Das inhaltliche Konzept der Hördiagnostik nach dem Konsensus-Papier der Deutschen Gesellschaft für Phoniatrie und Pädaudiologie DGPP unterscheidet sich bei Patienten mit Down-Syndrom grundsätzlich nicht von dem bei sonst „gesunden" Kindern. Die Untersuchungsverfahren müssen vor dem Hintergrund der Behinderung ausgewählt und bewertet werden. Im Hinblick auf das Hörscreening hat sich bei Neugeborenen prinzipiell die Messung der transitorischen otoakustischen Emissionen (TEOAE) bewährt. Nachteil dieses Verfahrens ist eine im Vergleich mit der Messung der auditorischen Hirnstammpotentiale größere Zahl an falsch auffälligen Befunden.
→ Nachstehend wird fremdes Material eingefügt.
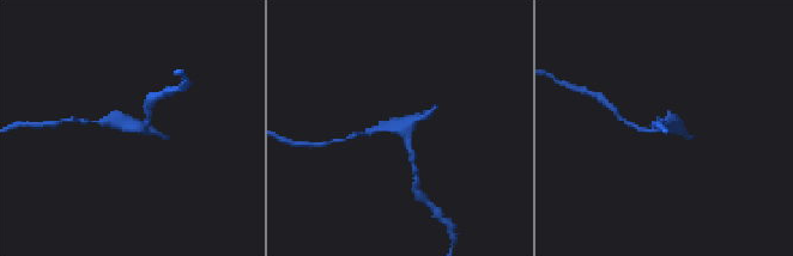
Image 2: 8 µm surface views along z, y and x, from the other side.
{"act": "show", "view": "3d", "um": 3.5, "pic": 2, "at": [401, 129]}

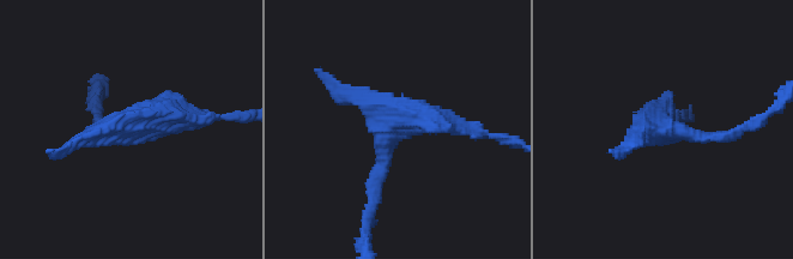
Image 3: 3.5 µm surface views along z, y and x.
{"act": "show", "view": "em", "slice": "xy", "step": 2, "show": "tint", "pic": 3, "at": [124, 130], "arms": 3, "arm_widths_nm": [200, 200, 300], "why": "now the EM"}

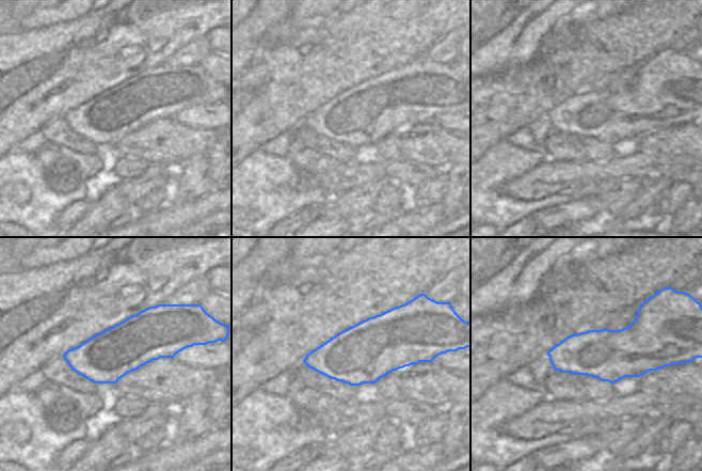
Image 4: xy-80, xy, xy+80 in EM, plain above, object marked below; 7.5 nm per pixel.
{"act": "skip", "runs_along": {"pic": 3, "px": [[464, 128], [397, 119], [375, 196]]}, "found": "all the same cell"}

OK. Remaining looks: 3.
{"act": "show", "view": "3d", "um": 3.5, "pic": 1, "at": [1071, 39], "why": "sudden change in width"}

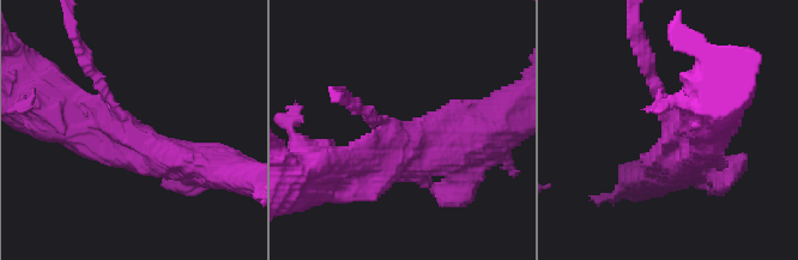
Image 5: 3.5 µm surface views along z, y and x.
{"act": "show", "view": "em", "slice": "planes", "show": "tint", "pic": 5, "at": [122, 129], "arms": 3, "arm_widths_nm": [150, 500, 600]}

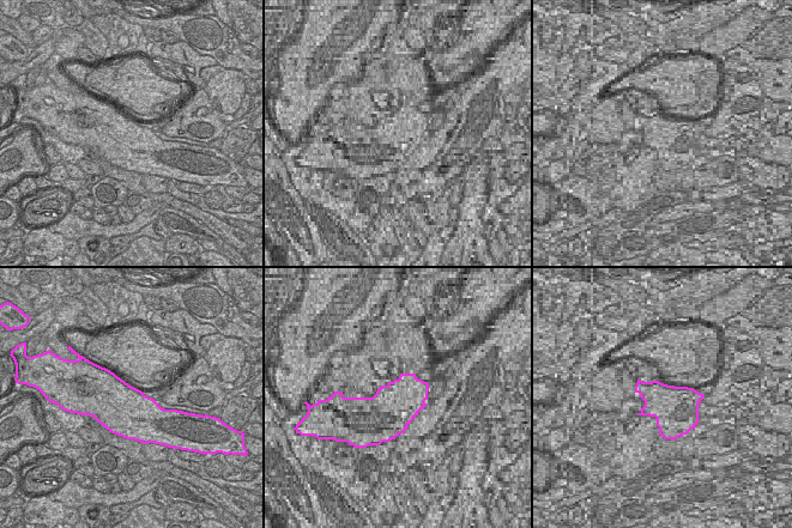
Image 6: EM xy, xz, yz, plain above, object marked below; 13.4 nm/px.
{"act": "show", "view": "em", "slice": "xy", "step": 3, "show": "tint", "at": "same", "why": "cut it another way"}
Auch wenn die Daten zur methodischen Qualität der TEOAE-Messung an Neugeborenen sicher nur bedingt auf ältere Kinder und Jugendliche übertragen werden können, so sind sie beim hier beschriebenen Kollektiv doch ganz offenbar von vorrangiger und ausgesprochen praxisrelevanter Bedeutung: Der Wert der TEOAE-Messung als Screening-Verfahren kann zwar nicht verworfen werden, es muss aber - auch unter dem Gesichtspunkt einer ökonomischen Sprechstundenplanung - bei Kindern und Jugendlichen mit einem Down-Syndrom mit einer sehr viel höheren Zahl notwendiger Kontroll- bzw. Bestimmungsuntersuchungen gerechnet werden als bei anderen Patienten dieser Altersgruppen.

Die in dieser Studie gefundene Häufigkeit einer permanenten Schwerhörigkeit ist mit 50% der untersuchten Kinder und Jugendlichen hoch und bestätigt die Angaben in der Literatur. Es handelt sich zumeist um Schallleitungsschwerhörigkeiten, als deren Ursache v.a. sowohl syndromtypische myofunktionelle Störungen als auch vergrößerte Adenoide und / oder Tonsillen anzunehmen sind. Ähnlich wie bei Patienten mit Lippen-Kiefer-Gaumenspalten können sie bei Patienten mit Down-Syndrom bei längerer Persistenz gehäuft zu Cholesteatomen führen. Zur Ursache der Schallempfindungsschwerhörigkeiten bei 15,5% der hier beschriebenen Kinder können keine detaillierten Angaben gemacht werden.

Schlussfolgerung

Das TEOAE-Screening ist als Aussonderungsuntersuchung auch bei Kindern mit Down-Syndrom sinnvoll. Bei erhöhter Inzidienz erworbener Schwerhörigkeiten und bei mangelnder Beurteilbarkeit bei ca. einem Drittel ist allerdings gehäuft mit falsch auffälligen Ergebnissen hinsichtlich der Innenohrfunktion zu rechnen. Regelmäßige pädaudiologische Untersuchungen sind bei Kindern und Jugendlichen mit Down-Syndrom erforderlich.